2Classical gases

II Statistical Physics

2 Classical gases

So far, we have been doing statistical physics starting from quantum mechanics.

But statistical mechanics was invented before quantum mechanics. So we should

be able to do statistical mechanics classically, and we will apply it to the case of

classical gases. This classical theory agree quite well with experiment, except

for a few small things that went wrong, and it turns out we have to solve these

problems by going quantum.

To do statistical physics classically, the idea is to figure out what the classical

version of the partition function should be. We can then use this to derive the

different thermodynamic quantities, as we have previously managed to express

them in terms of the partition function.

After figuring out the partition function, we are going to study three types

of classical gases. We begin by looking at monoatomic ideal gases, which is the

simplest type of gases one can think of.
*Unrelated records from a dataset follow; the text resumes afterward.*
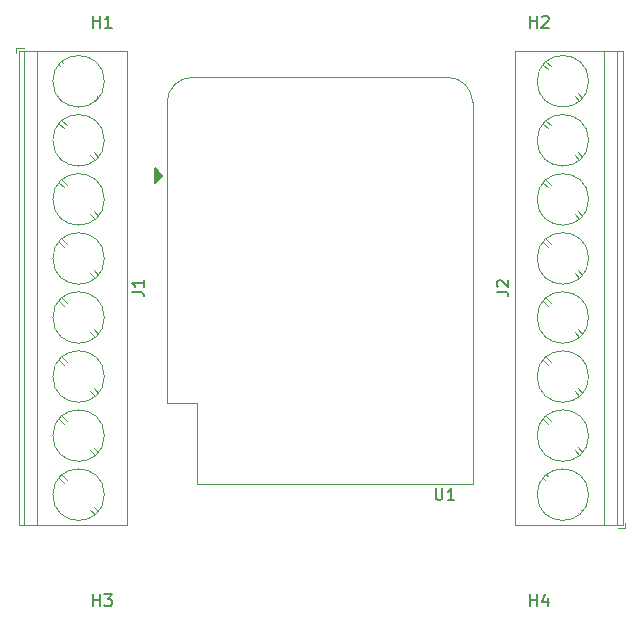
<source format=gbr>
G04 #@! TF.GenerationSoftware,KiCad,Pcbnew,(5.1.5)-3*
G04 #@! TF.CreationDate,2023-11-05T17:35:42+01:00*
G04 #@! TF.ProjectId,wemos_test_board_0,77656d6f-735f-4746-9573-745f626f6172,rev?*
G04 #@! TF.SameCoordinates,Original*
G04 #@! TF.FileFunction,Legend,Top*
G04 #@! TF.FilePolarity,Positive*
%FSLAX46Y46*%
G04 Gerber Fmt 4.6, Leading zero omitted, Abs format (unit mm)*
G04 Created by KiCad (PCBNEW (5.1.5)-3) date 2023-11-05 17:35:42*
%MOMM*%
%LPD*%
G04 APERTURE LIST*
%ADD10C,0.120000*%
%ADD11C,0.150000*%
G04 APERTURE END LIST*
D10*
X134040000Y-93220000D02*
X134040000Y-100120000D01*
X131500000Y-93220000D02*
X134040000Y-93220000D01*
D11*
G36*
X130460000Y-73365000D02*
G01*
X130460000Y-74635000D01*
X131095000Y-74000000D01*
X130460000Y-73365000D01*
G37*
X130460000Y-73365000D02*
X130460000Y-74635000D01*
X131095000Y-74000000D01*
X130460000Y-73365000D01*
D10*
X155240000Y-65660000D02*
X133630000Y-65660000D01*
X157360000Y-100120000D02*
X157360000Y-67790000D01*
X131500000Y-93220000D02*
X131500000Y-67790000D01*
X134040000Y-100120000D02*
X157360000Y-100120000D01*
X155230000Y-65660000D02*
G75*
G02X157360000Y-67790000I0J-2130000D01*
G01*
X131500000Y-67790000D02*
G75*
G02X133630000Y-65660000I2130000J0D01*
G01*
X170300000Y-103800000D02*
X170300000Y-103400000D01*
X169660000Y-103800000D02*
X170300000Y-103800000D01*
X165992000Y-67258000D02*
X166388000Y-67653000D01*
X163346000Y-64612000D02*
X163726000Y-64992000D01*
X166274000Y-67007000D02*
X166654000Y-67387000D01*
X163612000Y-64346000D02*
X164008000Y-64741000D01*
X165992000Y-72258000D02*
X166388000Y-72653000D01*
X163346000Y-69612000D02*
X163726000Y-69992000D01*
X166274000Y-72007000D02*
X166654000Y-72387000D01*
X163612000Y-69346000D02*
X164008000Y-69741000D01*
X165992000Y-77258000D02*
X166388000Y-77653000D01*
X163346000Y-74612000D02*
X163726000Y-74992000D01*
X166274000Y-77007000D02*
X166654000Y-77387000D01*
X163612000Y-74346000D02*
X164008000Y-74741000D01*
X165992000Y-82258000D02*
X166388000Y-82653000D01*
X163346000Y-79612000D02*
X163726000Y-79992000D01*
X166274000Y-82007000D02*
X166654000Y-82387000D01*
X163612000Y-79346000D02*
X164008000Y-79741000D01*
X165992000Y-87258000D02*
X166388000Y-87653000D01*
X163346000Y-84612000D02*
X163726000Y-84992000D01*
X166274000Y-87007000D02*
X166654000Y-87387000D01*
X163612000Y-84346000D02*
X164008000Y-84741000D01*
X165992000Y-92258000D02*
X166388000Y-92653000D01*
X163346000Y-89612000D02*
X163726000Y-89992000D01*
X166274000Y-92007000D02*
X166654000Y-92387000D01*
X163612000Y-89346000D02*
X164008000Y-89741000D01*
X165992000Y-97258000D02*
X166388000Y-97653000D01*
X163346000Y-94612000D02*
X163726000Y-94992000D01*
X166274000Y-97007000D02*
X166654000Y-97387000D01*
X163612000Y-94346000D02*
X164008000Y-94741000D01*
X166281000Y-102548000D02*
X166388000Y-102654000D01*
X163346000Y-99612000D02*
X163453000Y-99719000D01*
X166547000Y-102282000D02*
X166654000Y-102388000D01*
X163612000Y-99346000D02*
X163719000Y-99453000D01*
X160940000Y-63440000D02*
X170060000Y-63440000D01*
X160940000Y-103560000D02*
X170060000Y-103560000D01*
X170060000Y-103560000D02*
X170060000Y-63440000D01*
X160940000Y-103560000D02*
X160940000Y-63440000D01*
X168500000Y-103560000D02*
X168500000Y-63440000D01*
X169600000Y-103560000D02*
X169600000Y-63440000D01*
X167180000Y-66000000D02*
G75*
G03X167180000Y-66000000I-2180000J0D01*
G01*
X167180000Y-71000000D02*
G75*
G03X167180000Y-71000000I-2180000J0D01*
G01*
X167180000Y-76000000D02*
G75*
G03X167180000Y-76000000I-2180000J0D01*
G01*
X167180000Y-81000000D02*
G75*
G03X167180000Y-81000000I-2180000J0D01*
G01*
X167180000Y-86000000D02*
G75*
G03X167180000Y-86000000I-2180000J0D01*
G01*
X167180000Y-91000000D02*
G75*
G03X167180000Y-91000000I-2180000J0D01*
G01*
X167180000Y-96000000D02*
G75*
G03X167180000Y-96000000I-2180000J0D01*
G01*
X167180000Y-101000000D02*
G75*
G03X167180000Y-101000000I-2180000J0D01*
G01*
X118700000Y-63200000D02*
X118700000Y-63600000D01*
X119340000Y-63200000D02*
X118700000Y-63200000D01*
X123008000Y-99742000D02*
X122612000Y-99347000D01*
X125654000Y-102388000D02*
X125274000Y-102008000D01*
X122726000Y-99993000D02*
X122346000Y-99613000D01*
X125388000Y-102654000D02*
X124992000Y-102259000D01*
X123008000Y-94742000D02*
X122612000Y-94347000D01*
X125654000Y-97388000D02*
X125274000Y-97008000D01*
X122726000Y-94993000D02*
X122346000Y-94613000D01*
X125388000Y-97654000D02*
X124992000Y-97259000D01*
X123008000Y-89742000D02*
X122612000Y-89347000D01*
X125654000Y-92388000D02*
X125274000Y-92008000D01*
X122726000Y-89993000D02*
X122346000Y-89613000D01*
X125388000Y-92654000D02*
X124992000Y-92259000D01*
X123008000Y-84742000D02*
X122612000Y-84347000D01*
X125654000Y-87388000D02*
X125274000Y-87008000D01*
X122726000Y-84993000D02*
X122346000Y-84613000D01*
X125388000Y-87654000D02*
X124992000Y-87259000D01*
X123008000Y-79742000D02*
X122612000Y-79347000D01*
X125654000Y-82388000D02*
X125274000Y-82008000D01*
X122726000Y-79993000D02*
X122346000Y-79613000D01*
X125388000Y-82654000D02*
X124992000Y-82259000D01*
X123008000Y-74742000D02*
X122612000Y-74347000D01*
X125654000Y-77388000D02*
X125274000Y-77008000D01*
X122726000Y-74993000D02*
X122346000Y-74613000D01*
X125388000Y-77654000D02*
X124992000Y-77259000D01*
X123008000Y-69742000D02*
X122612000Y-69347000D01*
X125654000Y-72388000D02*
X125274000Y-72008000D01*
X122726000Y-69993000D02*
X122346000Y-69613000D01*
X125388000Y-72654000D02*
X124992000Y-72259000D01*
X122719000Y-64452000D02*
X122612000Y-64346000D01*
X125654000Y-67388000D02*
X125547000Y-67281000D01*
X122453000Y-64718000D02*
X122346000Y-64612000D01*
X125388000Y-67654000D02*
X125281000Y-67547000D01*
X128060000Y-103560000D02*
X118940000Y-103560000D01*
X128060000Y-63440000D02*
X118940000Y-63440000D01*
X118940000Y-63440000D02*
X118940000Y-103560000D01*
X128060000Y-63440000D02*
X128060000Y-103560000D01*
X120500000Y-63440000D02*
X120500000Y-103560000D01*
X119400000Y-63440000D02*
X119400000Y-103560000D01*
X126180000Y-101000000D02*
G75*
G03X126180000Y-101000000I-2180000J0D01*
G01*
X126180000Y-96000000D02*
G75*
G03X126180000Y-96000000I-2180000J0D01*
G01*
X126180000Y-91000000D02*
G75*
G03X126180000Y-91000000I-2180000J0D01*
G01*
X126180000Y-86000000D02*
G75*
G03X126180000Y-86000000I-2180000J0D01*
G01*
X126180000Y-81000000D02*
G75*
G03X126180000Y-81000000I-2180000J0D01*
G01*
X126180000Y-76000000D02*
G75*
G03X126180000Y-76000000I-2180000J0D01*
G01*
X126180000Y-71000000D02*
G75*
G03X126180000Y-71000000I-2180000J0D01*
G01*
X126180000Y-66000000D02*
G75*
G03X126180000Y-66000000I-2180000J0D01*
G01*
D11*
X154238095Y-100452380D02*
X154238095Y-101261904D01*
X154285714Y-101357142D01*
X154333333Y-101404761D01*
X154428571Y-101452380D01*
X154619047Y-101452380D01*
X154714285Y-101404761D01*
X154761904Y-101357142D01*
X154809523Y-101261904D01*
X154809523Y-100452380D01*
X155809523Y-101452380D02*
X155238095Y-101452380D01*
X155523809Y-101452380D02*
X155523809Y-100452380D01*
X155428571Y-100595238D01*
X155333333Y-100690476D01*
X155238095Y-100738095D01*
X159392380Y-83833333D02*
X160106666Y-83833333D01*
X160249523Y-83880952D01*
X160344761Y-83976190D01*
X160392380Y-84119047D01*
X160392380Y-84214285D01*
X159487619Y-83404761D02*
X159440000Y-83357142D01*
X159392380Y-83261904D01*
X159392380Y-83023809D01*
X159440000Y-82928571D01*
X159487619Y-82880952D01*
X159582857Y-82833333D01*
X159678095Y-82833333D01*
X159820952Y-82880952D01*
X160392380Y-83452380D01*
X160392380Y-82833333D01*
X128512380Y-83833333D02*
X129226666Y-83833333D01*
X129369523Y-83880952D01*
X129464761Y-83976190D01*
X129512380Y-84119047D01*
X129512380Y-84214285D01*
X129512380Y-82833333D02*
X129512380Y-83404761D01*
X129512380Y-83119047D02*
X128512380Y-83119047D01*
X128655238Y-83214285D01*
X128750476Y-83309523D01*
X128798095Y-83404761D01*
X162238095Y-110452380D02*
X162238095Y-109452380D01*
X162238095Y-109928571D02*
X162809523Y-109928571D01*
X162809523Y-110452380D02*
X162809523Y-109452380D01*
X163714285Y-109785714D02*
X163714285Y-110452380D01*
X163476190Y-109404761D02*
X163238095Y-110119047D01*
X163857142Y-110119047D01*
X125238095Y-110452380D02*
X125238095Y-109452380D01*
X125238095Y-109928571D02*
X125809523Y-109928571D01*
X125809523Y-110452380D02*
X125809523Y-109452380D01*
X126190476Y-109452380D02*
X126809523Y-109452380D01*
X126476190Y-109833333D01*
X126619047Y-109833333D01*
X126714285Y-109880952D01*
X126761904Y-109928571D01*
X126809523Y-110023809D01*
X126809523Y-110261904D01*
X126761904Y-110357142D01*
X126714285Y-110404761D01*
X126619047Y-110452380D01*
X126333333Y-110452380D01*
X126238095Y-110404761D01*
X126190476Y-110357142D01*
X162238095Y-61452380D02*
X162238095Y-60452380D01*
X162238095Y-60928571D02*
X162809523Y-60928571D01*
X162809523Y-61452380D02*
X162809523Y-60452380D01*
X163238095Y-60547619D02*
X163285714Y-60500000D01*
X163380952Y-60452380D01*
X163619047Y-60452380D01*
X163714285Y-60500000D01*
X163761904Y-60547619D01*
X163809523Y-60642857D01*
X163809523Y-60738095D01*
X163761904Y-60880952D01*
X163190476Y-61452380D01*
X163809523Y-61452380D01*
X125238095Y-61452380D02*
X125238095Y-60452380D01*
X125238095Y-60928571D02*
X125809523Y-60928571D01*
X125809523Y-61452380D02*
X125809523Y-60452380D01*
X126809523Y-61452380D02*
X126238095Y-61452380D01*
X126523809Y-61452380D02*
X126523809Y-60452380D01*
X126428571Y-60595238D01*
X126333333Y-60690476D01*
X126238095Y-60738095D01*
M02*

</source>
They do not have internal structure and

do not interact with each other.

After understanding monoatomic ideal gases, we will move on to consider

two possible modifications. The first is the case of a diatomic (ideal) gas, where

the gases now have some internal structure, and hence kinetic energy is not the

only possible kind of energy. It turns out the theory works out pretty similarly

to the monoatomic case, except that the average energy of each particle is higher

than the ideal gas version.

Finally, we will consider what happens if we have gas molecules that do inter-

act with each other, and we will do so perturbatively, assuming the interactions

are small (which they are).